Just back from Berlin, where I visited the Jewish Museum for the first time. Not to be missed. The holocaust, of course, provides the prism through which you view every exhibit, and the red thread that guides you through the collection moves relentlessly towards it, but there is more, much more.
We know Jews settled in Germany as early as Roman times. Routinely, they faced discrimination. They were banned from craftsmen’s guilds, and there were professions they could not enter. Handily, though, they could lend money at interest which, for a long time, Christians were not allowed to do. Now there was always plenty of demand for borrowed money, especially among ambitious or improvident princes, so, not surprisingly, many Jews did become moneylenders , and, in the grand old tradition of “blame the victim”, were stigmatised for it.
Three German cities – Mainz, Speyer and Worms – became Europe’s centres for Jewish erudition in the Middle Ages. Persecution and murder, though, really began to take off around the time of the Crusades. Then the Jews got the blame for the Black Death in the fourteenth century (see my blog of March 31), and suffered more massacres.

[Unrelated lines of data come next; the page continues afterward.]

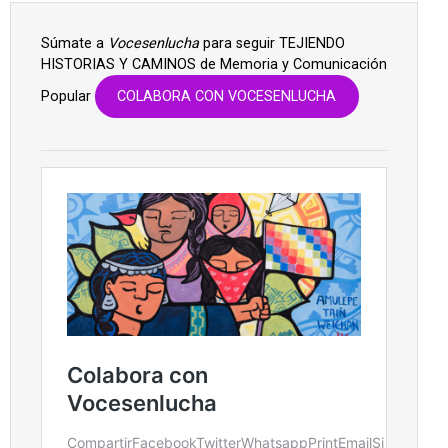
Súmate a
Vocesenlucha
para seguir TEJIENDO
HISTORIAS Y CAMINOS de Memoria y Comunicación
Popular
COLABORA CON VOCESENLUCHA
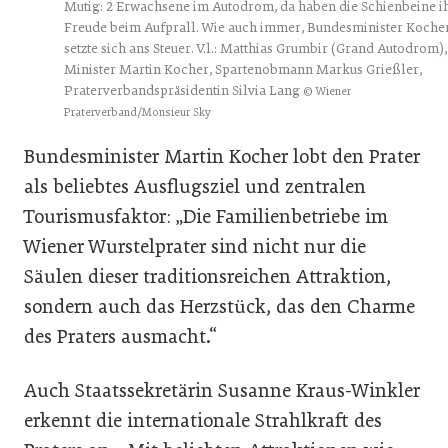
Mutig: 2 Erwachsene im Autodrom, da haben die Schienbeine i
Freude beim Aufprall. Wie auch immer, Bundesminister Koche
setzte sich ans Steuer. V.l.: Matthias Grumbir (Grand Autodrom),
Minister Martin Kocher, Spartenobmann Markus Grießler,
Praterverbandspräsidentin Silvia Lang
© Wiener
Praterverband/Monsieur Sky
Bundesminister Martin Kocher lobt den Prater
als beliebtes Ausflugsziel und zentralen
Tourismusfaktor: „Die Familienbetriebe im
Wiener Wurstelprater sind nicht nur die
Säulen dieser traditionsreichen Attraktion,
sondern auch das Herzstück, das den Charme
des Praters ausmacht.“
Auch Staatssekretärin Susanne Kraus-Winkler
erkennt die internationale Strahlkraft des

When the German Empire was founded in 1871, Jews notionally became full and equal citizens, but anti-Semitism remained a powerful force. Twelve thousand Jews died fighting for Germany in World War One. (It was, incidentally, a Jewish officer who recommended Adolf Hitler for the Iron Cross.) That, though, counted for nothing when roaring inflation and mass unemployment swept the Nazis to power.
About half of Germany’s Jewish population managed to escape, but the Nazis murdered 200,000. After World War Two, around 20,000 Jews settled in Germany, and today there are more than 100,000 – many of them recent arrivals from the Soviet Union.